In a, the flatness of the edge portion of the substrate is impaired due to chemical etching, as in the prior art. Unlike the conventional method, in the case of the present invention, in b, an insulating film is formed on the back surface opposite to where the junction is formed. As a result of growing an insulating film 23 such as SiO ₂ on the back surface to a thickness of 0.5 to 1 μm using a sputtering device, it was found that the insulating film 23 had grown not only on the back surface 22 and the sides but also on the front surface at the edge of the substrate. . c.
In the same manner as in the conventional method, a diffusion source was applied to form a doped oxide film 24. Similarly, wraparound occurs at the edge of the substrate, and the doped oxide film is formed on the SiO ₂ film. Therefore, although diffusion was performed in step d as in the conventional method, the diffusion layer 25 was formed only on one side of the surface, and no diffusion layer was formed in the substrate at the end portion, side surface, and back surface 22 of the substrate. Therefore, by simply removing the doped oxide film and insulating layer used for diffusion in e.

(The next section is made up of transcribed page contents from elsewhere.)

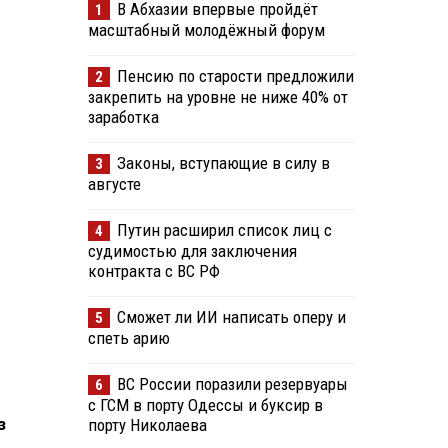
В Абхазии впервые пройдёт
1
масштабный молодёжный форум
Пенсию по старости предложили
2
закрепить на уровне не ниже 40% от
заработка
Законы, вступающие в силу в
3
августе
Путин расширил список лиц с
4
судимостью для заключения
контракта с ВС РФ
Сможет ли ИИ написать оперу и
5
спеть арию
ВС России поразили резервуары
6
с ГСМ в порту Одессы и буксир в
з
порту Николаева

Even when the front and back electrodes are formed, no short circuit occurs, and the solar cell element is completed. From the above explanation, the method according to the present invention is such that when an insulating film is formed on the back surface before applying the diffusion source, the insulating film is grown to a sufficient thickness so that it wraps around to the edge of the front surface. ,
The complicated mesa etching steps indicated by e, f, and g explained using FIG. 1 are no longer necessary, and the process is greatly simplified. Incidentally, the insulating film formation also has the advantage of mass production in that it can be performed on a large number of substrates at the same time, and that it can be removed at the same time using a hydrofluoric acid-based etching solution used to remove the doped oxide film.

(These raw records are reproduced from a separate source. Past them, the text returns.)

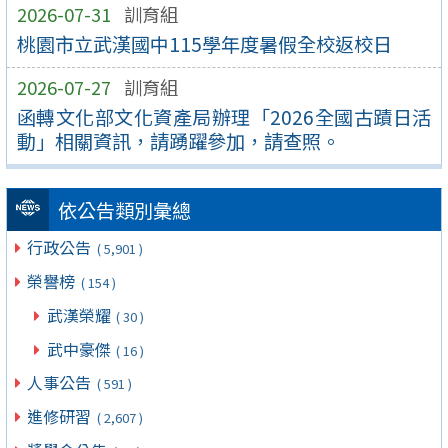
2026-07-31
訓育組
桃園市立武漢國中115學年度暑假全校返校日
2026-07-27
訓育組
函轉文化部文化資產局辦理「2026全國古蹟日活
動」相關資訊，請踴躍參加，請查照。
依公告類別彙總
行政公告
( 5,901 )
榮譽榜
( 154 )
武漢榮耀
( 30 )
武中豪傑
( 16 )
人事公告
( 591 )
進修研習
( 2,607 )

[Brief explanation of the drawing]

Figure 1 a to g are p-n obtained by the conventional coating diffusion method.
It is a diagram for explaining the process of forming a bond, and is an enlarged view of the edge portion of the substrate in each process, and FIGS.

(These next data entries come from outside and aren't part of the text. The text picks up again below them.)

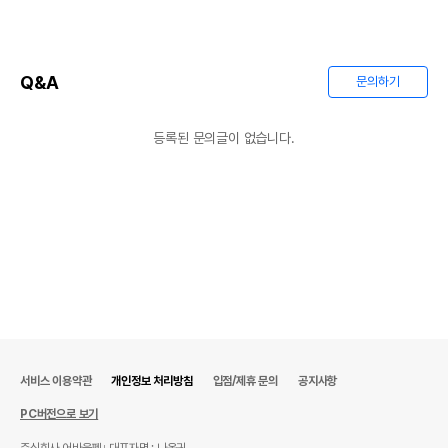
Q&A
문의하기
등록된 문의글이 없습니다.
상품 필수 정보
품명 및 모델명
상품상세설명 참조
법에 의한 인증,허가 등을
상품상세설명 참조
받았음을 확인할수 있는
경우 그에 대한 사항
제조국 또는 원산지
상품상세설명 참조
제조자,수입품의 경우
상품상세설명 참조
수입자를 함께 표기
서비스 이용약관
개인정보 처리방침
입점/제휴 문의
공지사항
PC버전으로 보기
AS책임자와 전화번호
상품상세설명 참조
또는 소비자상담 관련
주식회사 어바웃펫
대표자명 : 나옥귀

e is a diagram for explaining one embodiment of the present invention, and is an enlarged view of the edge portion of the substrate in each step. In the figure, 11 and 12 are substrates, 23 is an insulating film, 14 and 24 are doped oxide film diffusion sources,
15, 25 is a diffusion layer, 16 is a resin resist, 17
indicates the mesa-etched part.

Claims (1)

[Claims] 1 A method for manufacturing a junction solar cell in which a layer having a conductivity type different from that of the substrate is formed on a semiconductor crystal substrate by a thermal diffusion method, wherein a diffusion source is applied to one surface of the substrate (light-receiving layer) by a coating method. Prior to the step of forming the film on the front surface side, there is a step of chemically etching the substrate, and then an insulating film to be used as a diffusion mask is formed on the back surface of the substrate, and at the same time, an insulating film is formed on the surface of the substrate from the edge of the substrate to the front surface. A method for manufacturing a solar cell, comprising the step of forming the insulating film.